Little Chef 'set for £55m bid'
A restaurant entrepreneur was today reported to be lining up a bid of up to £55m (€80.2m) for more than 100 Little Chef roadside diners.
Lawrence Wosskow, who founded Out of Town restaurants, is said to be in exclusive talks with Little Chef’s private equity owner Permira.
The report in the Financial Times added the sale of 118 sites – worth between £53m (€77m) and £55m (€80.2m) – could be announced within the next fortnight.
Permira will keep hold of around 115 Little Chef outlets next to Travelodge hotels, which it bought along with the Little Chef chain in a deal with catering company Compass worth £712m (€1bn) in 2003.
Mr Wosskow is well known in the restaurant industry after setting up Out of Town, which runs sites in shopping centres and leisure parks, in 1998.

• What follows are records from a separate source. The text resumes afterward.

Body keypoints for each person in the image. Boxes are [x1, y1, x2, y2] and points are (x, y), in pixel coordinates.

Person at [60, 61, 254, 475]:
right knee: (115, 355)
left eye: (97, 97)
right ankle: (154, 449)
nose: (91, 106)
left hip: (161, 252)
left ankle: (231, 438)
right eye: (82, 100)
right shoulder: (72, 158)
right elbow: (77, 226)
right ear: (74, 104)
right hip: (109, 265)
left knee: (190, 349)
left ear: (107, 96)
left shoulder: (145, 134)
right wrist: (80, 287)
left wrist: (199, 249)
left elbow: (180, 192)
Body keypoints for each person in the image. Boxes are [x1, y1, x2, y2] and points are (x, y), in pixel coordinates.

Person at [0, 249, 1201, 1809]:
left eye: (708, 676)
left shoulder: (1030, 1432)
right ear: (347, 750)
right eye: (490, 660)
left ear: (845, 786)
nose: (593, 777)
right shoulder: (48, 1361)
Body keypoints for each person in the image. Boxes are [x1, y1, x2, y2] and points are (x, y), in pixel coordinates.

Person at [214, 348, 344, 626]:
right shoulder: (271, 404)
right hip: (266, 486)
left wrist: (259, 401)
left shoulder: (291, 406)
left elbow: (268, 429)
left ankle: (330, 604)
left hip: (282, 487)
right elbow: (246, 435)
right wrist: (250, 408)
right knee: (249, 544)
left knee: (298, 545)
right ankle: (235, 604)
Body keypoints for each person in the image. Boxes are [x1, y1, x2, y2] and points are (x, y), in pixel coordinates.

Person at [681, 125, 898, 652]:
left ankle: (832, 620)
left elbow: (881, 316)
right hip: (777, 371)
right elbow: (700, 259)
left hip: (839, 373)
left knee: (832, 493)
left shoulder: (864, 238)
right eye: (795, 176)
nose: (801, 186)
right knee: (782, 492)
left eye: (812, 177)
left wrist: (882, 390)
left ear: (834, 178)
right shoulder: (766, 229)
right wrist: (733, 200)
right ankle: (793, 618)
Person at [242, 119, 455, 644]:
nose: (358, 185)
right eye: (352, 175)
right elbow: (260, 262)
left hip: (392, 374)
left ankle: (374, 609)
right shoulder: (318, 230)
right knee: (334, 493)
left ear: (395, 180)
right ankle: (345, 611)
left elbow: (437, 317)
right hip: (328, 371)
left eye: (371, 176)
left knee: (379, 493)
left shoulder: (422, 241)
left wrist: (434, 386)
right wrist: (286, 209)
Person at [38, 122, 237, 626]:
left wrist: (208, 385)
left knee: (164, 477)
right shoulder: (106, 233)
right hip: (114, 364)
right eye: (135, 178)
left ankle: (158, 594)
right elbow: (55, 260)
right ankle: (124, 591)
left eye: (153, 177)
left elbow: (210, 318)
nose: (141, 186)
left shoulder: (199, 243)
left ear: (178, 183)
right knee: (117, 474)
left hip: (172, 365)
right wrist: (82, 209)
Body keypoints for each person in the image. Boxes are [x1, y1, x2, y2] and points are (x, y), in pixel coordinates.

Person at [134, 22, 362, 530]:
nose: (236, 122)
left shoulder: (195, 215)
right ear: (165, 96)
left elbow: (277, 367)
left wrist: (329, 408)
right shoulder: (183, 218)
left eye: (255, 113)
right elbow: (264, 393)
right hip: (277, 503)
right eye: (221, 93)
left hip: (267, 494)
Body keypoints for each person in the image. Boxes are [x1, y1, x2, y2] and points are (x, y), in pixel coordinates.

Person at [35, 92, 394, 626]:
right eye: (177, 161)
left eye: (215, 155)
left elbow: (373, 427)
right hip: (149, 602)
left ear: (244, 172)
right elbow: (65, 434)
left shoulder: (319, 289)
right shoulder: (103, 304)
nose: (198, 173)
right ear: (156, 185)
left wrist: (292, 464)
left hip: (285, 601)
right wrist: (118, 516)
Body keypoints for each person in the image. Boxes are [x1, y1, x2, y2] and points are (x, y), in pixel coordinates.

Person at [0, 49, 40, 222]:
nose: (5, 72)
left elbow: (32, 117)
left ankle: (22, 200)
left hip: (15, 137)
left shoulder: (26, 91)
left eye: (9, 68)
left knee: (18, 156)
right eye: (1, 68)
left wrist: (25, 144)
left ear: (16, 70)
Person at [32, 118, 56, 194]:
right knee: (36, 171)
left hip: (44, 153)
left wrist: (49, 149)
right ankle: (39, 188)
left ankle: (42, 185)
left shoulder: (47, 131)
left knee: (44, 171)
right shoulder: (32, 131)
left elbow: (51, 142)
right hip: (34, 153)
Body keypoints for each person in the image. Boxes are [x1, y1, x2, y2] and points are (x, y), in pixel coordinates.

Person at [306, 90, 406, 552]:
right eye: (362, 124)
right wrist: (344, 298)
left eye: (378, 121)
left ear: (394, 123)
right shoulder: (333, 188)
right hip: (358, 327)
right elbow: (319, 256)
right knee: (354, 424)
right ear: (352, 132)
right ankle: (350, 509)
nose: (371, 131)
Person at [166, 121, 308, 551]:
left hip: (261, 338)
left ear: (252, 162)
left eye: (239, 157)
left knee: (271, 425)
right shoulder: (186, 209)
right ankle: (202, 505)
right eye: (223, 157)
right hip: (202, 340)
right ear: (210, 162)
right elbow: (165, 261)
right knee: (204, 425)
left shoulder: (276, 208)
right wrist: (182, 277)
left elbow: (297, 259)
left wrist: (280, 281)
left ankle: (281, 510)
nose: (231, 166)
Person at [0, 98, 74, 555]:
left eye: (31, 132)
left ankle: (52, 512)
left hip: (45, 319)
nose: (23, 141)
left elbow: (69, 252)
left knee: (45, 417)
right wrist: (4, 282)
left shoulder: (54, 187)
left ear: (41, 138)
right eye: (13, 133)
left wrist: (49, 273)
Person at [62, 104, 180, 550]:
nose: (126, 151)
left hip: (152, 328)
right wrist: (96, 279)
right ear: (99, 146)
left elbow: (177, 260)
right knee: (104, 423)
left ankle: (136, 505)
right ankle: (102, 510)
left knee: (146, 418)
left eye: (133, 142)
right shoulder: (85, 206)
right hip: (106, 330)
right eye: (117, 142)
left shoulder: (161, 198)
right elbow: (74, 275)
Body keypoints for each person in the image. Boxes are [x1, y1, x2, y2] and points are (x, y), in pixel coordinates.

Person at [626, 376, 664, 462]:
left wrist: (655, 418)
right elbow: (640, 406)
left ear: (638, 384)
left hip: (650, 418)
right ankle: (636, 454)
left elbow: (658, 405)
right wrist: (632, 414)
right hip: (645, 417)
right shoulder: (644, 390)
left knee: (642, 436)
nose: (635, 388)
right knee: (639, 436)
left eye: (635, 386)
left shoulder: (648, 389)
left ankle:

The Sheffield-based millionaire left the business in 2002, when it had operations in 19 centres and generated turnover of around £26m (€37.9m). It was acquired in a management buy-in, backed by Penta Capital.
The popularity of the Little Chef brand was underlined last year when plans to commission a slimmed down version of the company’s chef logo – dating back 32 years – caused an uproar.
The chain, which serves 20 million customers a year, started life as an 11-seat outlet in Reading, Berkshire, in 1958, and has sites across the UK and Ireland.
Today’s report said Mr Wosskow was thought to be keen to maintain the sites as restaurants, even though the percentage of freehold sites increased speculation that some outlets could be converted to other uses.